Fullness to such a burden is that go on pilgrimage:
Here little, and hereafter bliss, is best from age to age."

Then said their guide, "Do you hear him? I will dare to say that this boy lives a merrier life, and wears more of that herb called hearts-ease in his bosom, than he that is clad in silk and velvet."

From Jesus' Sermon on the Mount:
Blessed are the poor in spirit, for theirs is the kingdom of heaven.
Blessed are those who mourn, for they will be comforted.
Blessed are the meek, for they will inherit the earth.
Blessed are those who hunger and thirst for righteousness, for they will be filled.
Blessed are the merciful, for they will be shown mercy.
Blessed are the pure in heart, for they will see God.
Blessed are the peacemakers, for they will be called sons of God.

Still as irrational, still as incomprehensible, still as radical today as it was 2,000 years ago. I just had the notion to tack the Beatitudes onto the end of this post, and I pulled them up online somewhat cavalierly. Just reading the words over again, for perhaps the thousandth time in my life, I felt a shock to my spirit. They still both comfort me and completely freak me out.

10.03.2005

Real Contemplation

Today in my devotional (By Faith Alone, 365 readings from the writings of Martin Luther), I found this great (and challenging) bit from Luther on "contemplation":
Formerly, many people wrote and taught about the differences between contemplating God and serving him in the world. Some people, who had the best intentions, spent their whole lives searching for visions and revelations. Some of them even recorded all of their dreams. They expected to receive personal messages from God without using the Word of God. What else is this but trying to climb into heaven without using the ladder God has provided? They were being fooled by the devil's tricks.

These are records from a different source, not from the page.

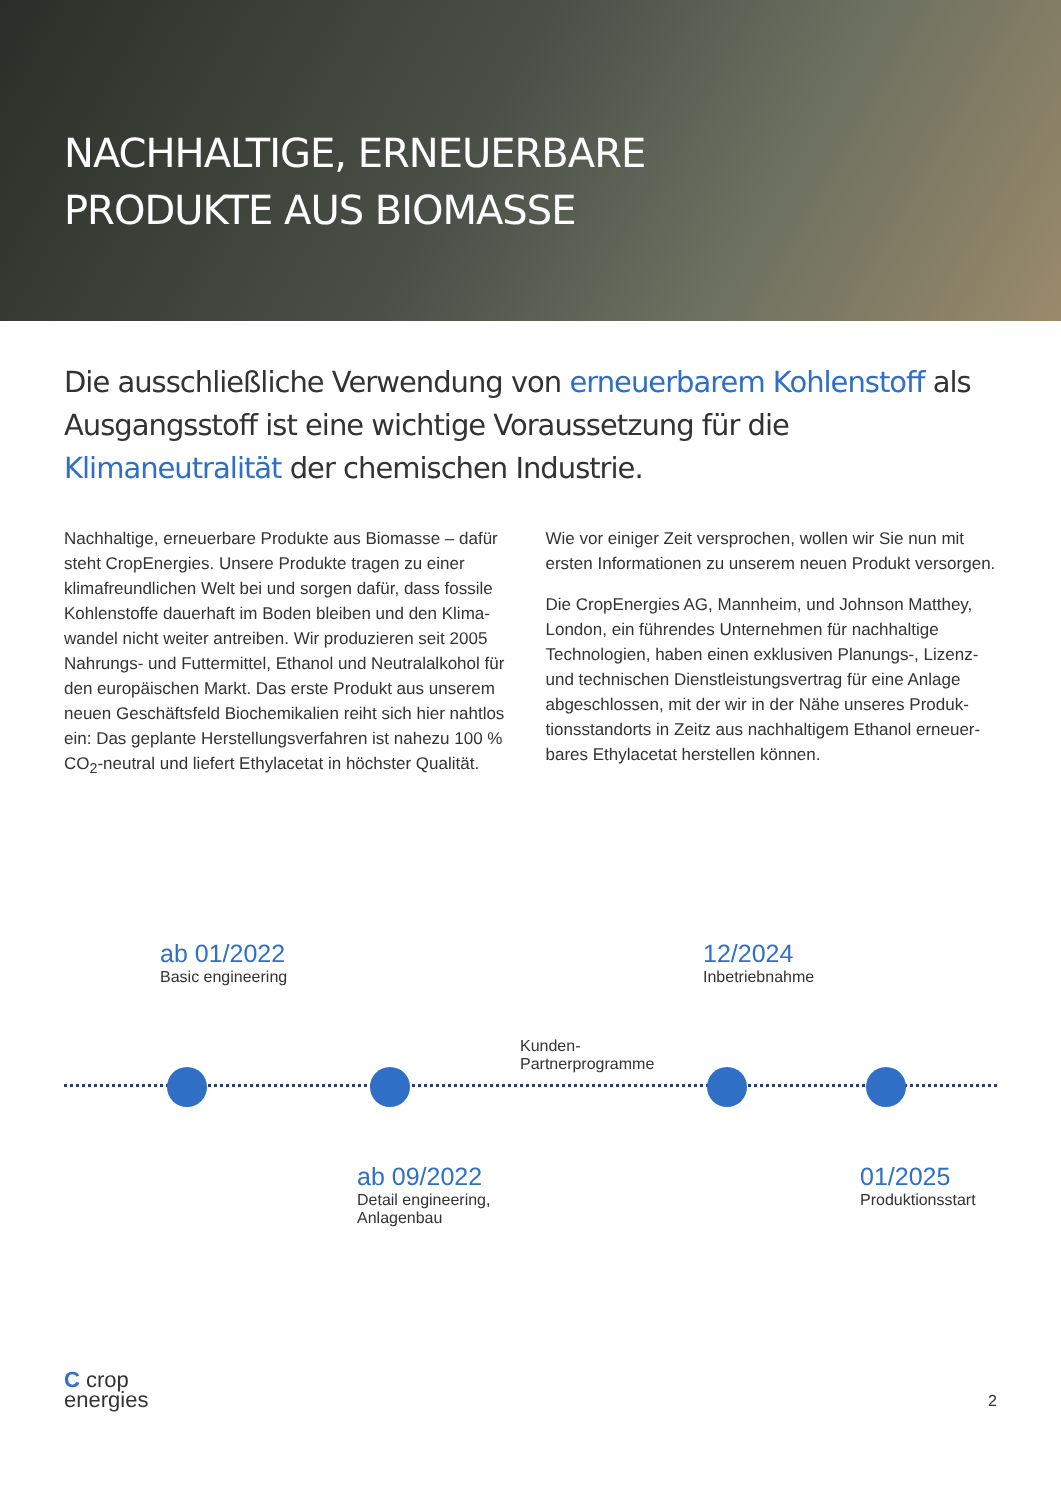NACHHALTIGE, ERNEUERBARE
PRODUKTE AUS BIOMASSE
Die ausschließliche Verwendung von erneuerbarem Kohlenstoff als Ausgangsstoff ist eine wichtige Voraussetzung für die Klimaneutralität der chemischen Industrie.
Nachhaltige, erneuerbare Produkte aus Biomasse – dafür steht CropEnergies. Unsere Produkte tragen zu einer klimafreundlichen Welt bei und sorgen dafür, dass fossile Kohlenstoffe dauerhaft im Boden bleiben und den Klima­wandel nicht weiter antreiben. Wir produzieren seit 2005 Nahrungs- und Futtermittel, Ethanol und Neutralalkohol für den europäischen Markt. Das erste Produkt aus unserem neuen Geschäftsfeld Biochemikalien reiht sich hier nahtlos ein: Das geplante Herstellungsverfahren ist nahezu 100 % CO<sub>2</sub>-neutral und liefert Ethylacetat in höchster Qualität.
Wie vor einiger Zeit versprochen, wollen wir Sie nun mit ersten Informationen zu unserem neuen Produkt versorgen.
Die CropEnergies AG, Mannheim, und Johnson Matthey, London, ein führendes Unternehmen für nachhaltige Technologien, haben einen exklusiven Planungs-, Lizenz- und technischen Dienstleistungsvertrag für eine Anlage abgeschlossen, mit der wir in der Nähe unseres Produk­tionsstandorts in Zeitz aus nachhaltigem Ethanol erneuer­bares Ethylacetat herstellen können.
ab 01/2022
Basic engineering
Kunden-
Partnerprogramme
12/2024
Inbetriebnahme
ab 09/2022
Detail engineering,
Anlagenbau
01/2025
Produktionsstart
C crop
energies
2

If you want to contemplate, then contemplate the right way. Think about your baptism. Read the Bible. Listen to sermons on God's Word. Honor your father and mother. Help a needy neighbor. Don't hide in a corner like people who think their personal devotions will give them a place on God's lap. They believe that they can be close to God without Christ, without God's Word, and without the sacraments. These people consider living life and doing everyday work beneath them. I also thought that way until God freed me of my error. The idea of spending life in quiet contemplation is very appealing. Human reason enjoys dabbling in miraculous signs and supernatural matters that it cannot understand.

Don't let Satan trick you. Approach spiritual matters in a different way. The true contemplative life is to listen to God's Word and believe it. Like Paul, decide to "deal with only one subject -- Jesus Christ, who was crucified" (1 Cor. 2.2). Jesus, along with His Word, is the only worthwhile object of contemplation.